“I thought… I’d?—”
“Poison me?”
I snort. “Cook, you ass.”
“Poison.”
I narrow my eyes. “I can cook.”
“Fine, as long as you stay home, I’m fine. I’ll chain you to the kitchen if you like.”
“You can try. I’m not your prisoner.”
“If you say so.”
It’s like an uneasy truce that’s not a truce but more like a waiting. Because Seamus is waiting. For something to happen. For me to turn into an enemy from a nightmare or for my lies to surface.
But in this moment, I’m not lying.
When we get back, I take my groceries with me to the kitchen, and then, feeling grimy, I head to the bedroom. I need to get clean.
I shower, change into one of the dresses he made me choose, and then I go back to the kitchen to unpack my purchases. I put things away. The olive oil, the wine. The tins of imported tomatoes.
Each thing finds a place in an understocked kitchen. The fridge, which has juices, wine, and a can of Guinness, fills with food to be cooked.
The brothers’ voices float in the air as I rifle through the cookbook and search for something to make.
I flip through the worn pages, running my fingers over Mama’s handwritten notes, a lump forming in my throat. I decide on a pasta dish. Tomatoes, parmesan, garlic, basil. Simple with added rich chicken stock I bought from Eataly.
Soon I lose myself in the slow cooking down of the broth and the tomatoes in the sauteed garlic to make it thick and rich.
The cat and dog come to hang out, to see what’s up with the new scents in the air. Neither one is interested in begging, but they both enjoy a bit of parmesan.
And after a while, I’m warmed by their presence. I can kind of see why people have pets. I don’t feel alone with them here.
It’s not until the pressure seems to change and my senses start to prickle that I know Seamus has walked in.
I don’t turn as he comes up and leans on the counter. “Everyone else is out. I’m going to the garage.”
He doesn’t move.
I pick up the glass of white wine and pour some into the sauce. He steals a piece of the cheese and then the wineglass and doesn’t go anywhere at all.
“You don’t have a garage. This is Manhattan.”

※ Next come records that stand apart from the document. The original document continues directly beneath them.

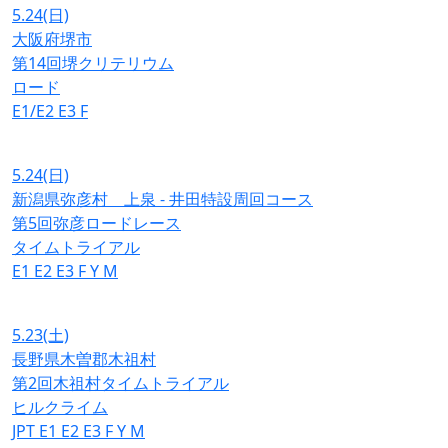
5.24
(日)
大阪府堺市
第14回堺クリテリウム
ロード
E1/E2
E3
F
5.24
(日)
新潟県弥彦村 上泉 - 井田特設周回コース
第5回弥彦ロードレース
タイムトライアル
E1
E2
E3
F
Y
M
5.23
(土)
長野県木曽郡木祖村
第2回木祖村タイムトライアル
ヒルクライム
JPT
E1
E2
E3
F
Y
M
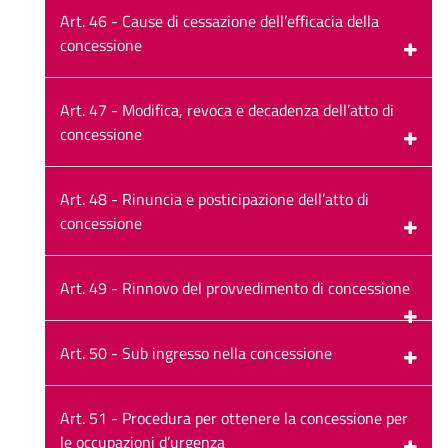
Art. 46 - Cause di cessazione dell’efficacia della
concessione
Art. 47 - Modifica, revoca e decadenza dell’atto di
concessione
Art. 48 - Rinuncia e posticipazione dell’atto di
concessione
Art. 49 - Rinnovo del provvedimento di concessione
Art. 50 - Sub ingresso nella concessione
Art. 51 - Procedura per ottenere la concessione per
le occupazioni d’urgenza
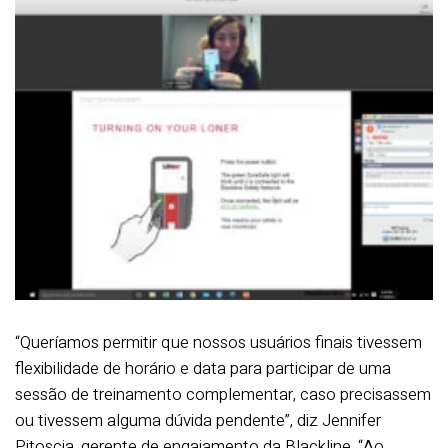
“Queríamos permitir que nossos usuários finais tivessem
flexibilidade de horário e data para participar de uma
sessão de treinamento complementar, caso precisassem
ou tivessem alguma dúvida pendente”, diz Jennifer
Pitoscia, gerente de engajamento da Blackline. “Ao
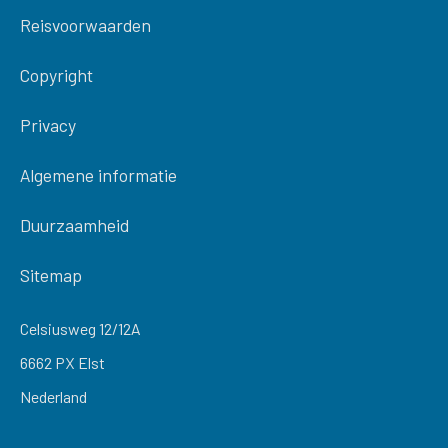
Reisvoorwaarden
Copyright
Privacy
Algemene informatie
Duurzaamheid
Sitemap
Celsiusweg 12/12A
6662 PX Elst
Nederland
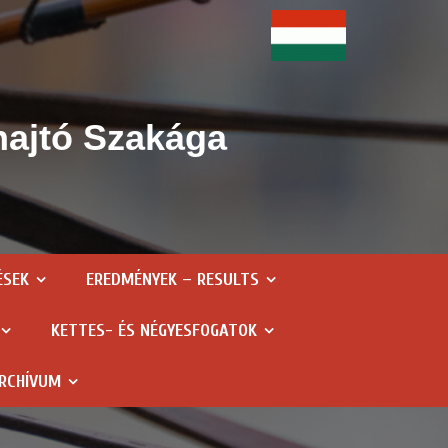
hajtó Szakága
ÉSEK
EREDMÉNYEK – RESULTS
KETTES- ÉS NÉGYESFOGATOK
RCHÍVUM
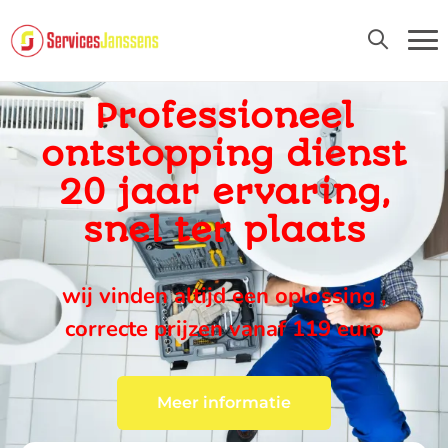
24U/24 EN 7D/7
Professioneel
ontstopping dienst
20 jaar ervaring,
snel ter plaats
wij vinden altijd een oplossing ,
correcte prijzen vanaf 119 euro
Meer informatie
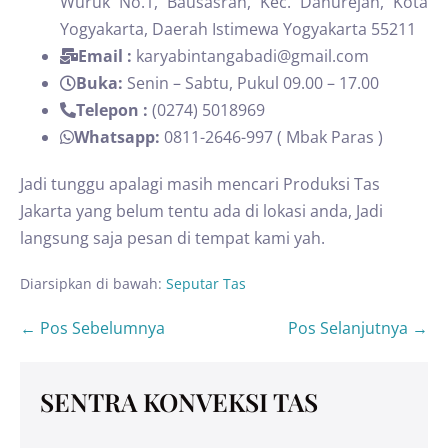
Wuruk No.1, Bausasran, Kec. Danurejan, Kota
Yogyakarta, Daerah Istimewa Yogyakarta 55211
Email :
karyabintangabadi@gmail.com
Buka:
Senin – Sabtu, Pukul 09.00 – 17.00
Telepon :
(0274) 5018969
Whatsapp:
0811-2646-997 ( Mbak Paras )
Jadi tunggu apalagi masih mencari Produksi Tas
Jakarta yang belum tentu ada di lokasi anda, Jadi
langsung saja pesan di tempat kami yah.
Diarsipkan di bawah:
Seputar Tas
← Pos Sebelumnya
Pos Selanjutnya →
SENTRA KONVEKSI TAS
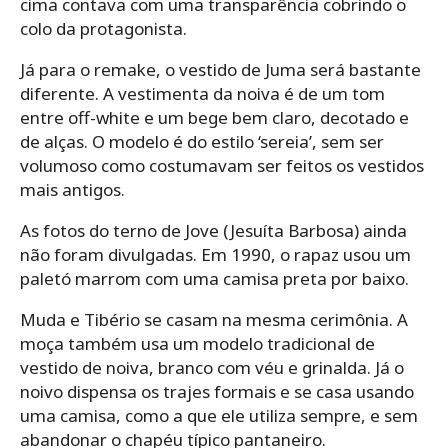
cima contava com uma transparência cobrindo o
colo da protagonista.
Já para o remake, o vestido de Juma será bastante
diferente. A vestimenta da noiva é de um tom
entre off-white e um bege bem claro, decotado e
de alças. O modelo é do estilo ‘sereia’, sem ser
volumoso como costumavam ser feitos os vestidos
mais antigos.
As fotos do terno de Jove (Jesuíta Barbosa) ainda
não foram divulgadas. Em 1990, o rapaz usou um
paletó marrom com uma camisa preta por baixo.
Muda e Tibério se casam na mesma cerimônia. A
moça também usa um modelo tradicional de
vestido de noiva, branco com véu e grinalda. Já o
noivo dispensa os trajes formais e se casa usando
uma camisa, como a que ele utiliza sempre, e sem
abandonar o chapéu típico pantaneiro.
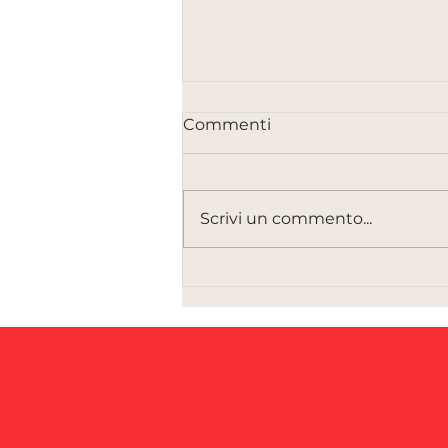
Commenti
Scrivi un commento...
Anthropic e il rischio AI: il
problema non è il
modello, ma l’ecosistema
che lo rende possibile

He shifts a little closer, the scent of him sliding though the aroma of the sauce to wind around me. “I do. It’s where I keep my climbing wall and my motorbike.”
“And all the bodies?”
“No, that’s what the Hudson and shallow graves are for.”
I shoot him a look. I don’t think I like it when he’s charming; it’s an unhanded move to disarm me. As he leans on the counter, sipping my wine, looking utterly devastating, I can feel the layers of my self-protection dissolving.
Then he sticks a finger in the sauce, and I rap his hand with the wooden spoon.
Heat flares as he looks at me, and my stomach starts to twist and turn and flip.
“You want to watch that. I might take it the wrong way.”